● TEXT EXTRACT
================
With that tragic history of American government oppression in mind, visiting the Manzanar National Historic Site near Independence, California, in August 2010 was a poignant experience. I saw the remaining tiny barracks where families had to live, as well as a guard tower that prevented them from leaving without permission. Most heart-wrenching of all, as I thought of my friend’s relatives, was the cemetery, in the center of which stood an obelisk memorializing the 146 people who died at Manzanar.

In the United States of America, the land of the free and the home of the brave, such an abomination as Manzanar shouldn’t exist. With the passage of time, most Americans have realized the internment of ethnic Japanese in concentration camps was a grave moral crime.

And yet, in the modern era…

The federal government asks American citizens to register their ethnicity in the census—the constitutional purpose of which is to count the number of voters in a given area for the drawing of electoral districts, not to help the government keep tabs on citizens’ ancestries. As we have seen, the American government rounding up innocent people just because of their ethnic heritage isn’t a paranoid delusion but accepted history. It can happen here; it has happened here.
================
● PROVIDED RECORDS

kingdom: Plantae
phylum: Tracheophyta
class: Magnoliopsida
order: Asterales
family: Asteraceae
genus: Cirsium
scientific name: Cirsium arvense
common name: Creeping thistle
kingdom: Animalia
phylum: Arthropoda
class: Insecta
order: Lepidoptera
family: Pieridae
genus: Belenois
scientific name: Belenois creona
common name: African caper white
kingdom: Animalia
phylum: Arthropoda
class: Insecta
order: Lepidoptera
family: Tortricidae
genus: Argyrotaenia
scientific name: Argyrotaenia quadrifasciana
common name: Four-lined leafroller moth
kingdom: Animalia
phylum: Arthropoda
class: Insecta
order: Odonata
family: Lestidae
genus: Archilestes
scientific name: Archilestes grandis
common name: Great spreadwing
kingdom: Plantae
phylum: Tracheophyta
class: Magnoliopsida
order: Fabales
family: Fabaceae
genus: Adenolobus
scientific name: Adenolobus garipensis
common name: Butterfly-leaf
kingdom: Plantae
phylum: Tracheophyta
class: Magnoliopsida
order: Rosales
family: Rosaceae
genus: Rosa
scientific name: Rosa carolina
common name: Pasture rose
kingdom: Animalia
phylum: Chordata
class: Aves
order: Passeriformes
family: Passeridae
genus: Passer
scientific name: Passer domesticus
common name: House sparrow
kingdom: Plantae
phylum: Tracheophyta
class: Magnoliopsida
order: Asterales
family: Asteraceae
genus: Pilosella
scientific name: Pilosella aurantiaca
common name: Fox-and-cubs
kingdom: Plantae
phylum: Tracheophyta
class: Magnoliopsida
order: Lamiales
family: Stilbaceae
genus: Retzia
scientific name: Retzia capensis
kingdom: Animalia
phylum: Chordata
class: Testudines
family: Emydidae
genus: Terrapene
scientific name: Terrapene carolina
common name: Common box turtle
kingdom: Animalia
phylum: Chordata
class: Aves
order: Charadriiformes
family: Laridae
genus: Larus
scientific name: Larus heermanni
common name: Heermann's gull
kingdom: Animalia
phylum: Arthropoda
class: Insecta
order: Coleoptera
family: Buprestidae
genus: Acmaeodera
================
● PROBLEMS AND TASKS
A - Convert the lines of the listing into a JSON list of strings, one string per line, skipping blank lines. Begin at the line that has "scientific name: Passer domesticus" and stop after the last line of the listing.
B - Continue the piece about Manzanar and the census past its final sentence.

● WRITTEN RESPONSES
A -
[
  "scientific name: Passer domesticus",
  "common name: House sparrow",
  "kingdom: Plantae",
  "phylum: Tracheophyta",
  "class: Magnoliopsida",
  "order: Asterales",
  "family: Asteraceae",
  "genus: Pilosella",
  "scientific name: Pilosella aurantiaca",
  "common name: Fox-and-cubs",
  "kingdom: Plantae",
  "phylum: Tracheophyta",
  "class: Magnoliopsida",
  "order: Lamiales",
  "family: Stilbaceae",
  "genus: Retzia",
  "scientific name: Retzia capensis",
  "kingdom: Animalia",
  "phylum: Chordata",
  "class: Testudines",
  "family: Emydidae",
  "genus: Terrapene",
  "scientific name: Terrapene carolina",
  "common name: Common box turtle",
  "kingdom: Animalia",
  "phylum: Chordata",
  "class: Aves",
  "order: Charadriiformes",
  "family: Laridae",
  "genus: Larus",
  "scientific name: Larus heermanni",
  "common name: Heermann's gull",
  "kingdom: Animalia",
  "phylum: Arthropoda",
  "class: Insecta",
  "order: Coleoptera",
  "family: Buprestidae",
  "genus: Acmaeodera"
]

B -
Many Americans seem to hold all Muslims collectively guilty, or at least suspicious, for the attacks of September 11, 2001. This has been implicit in the hysteria over the “Ground Zero Mosque” (which was never to be either at Ground Zero or a mosque). The furor makes no sense except in the context of suspecting all Muslims because of 9/11. This evokes what in the 1940’s Lieutenant General John L. DeWitt told Congress in support of Japanese internment:

They are a dangerous element. There is no way to determine their loyalty… It makes no difference whether he is an American citizen, he is still a Japanese. American citizenship does not necessarily determine loyalty… But we must worry about the Japanese all the time until he is wiped off the map.

We should pause to remember where such bigotry leads: to monstrous places like Manzanar.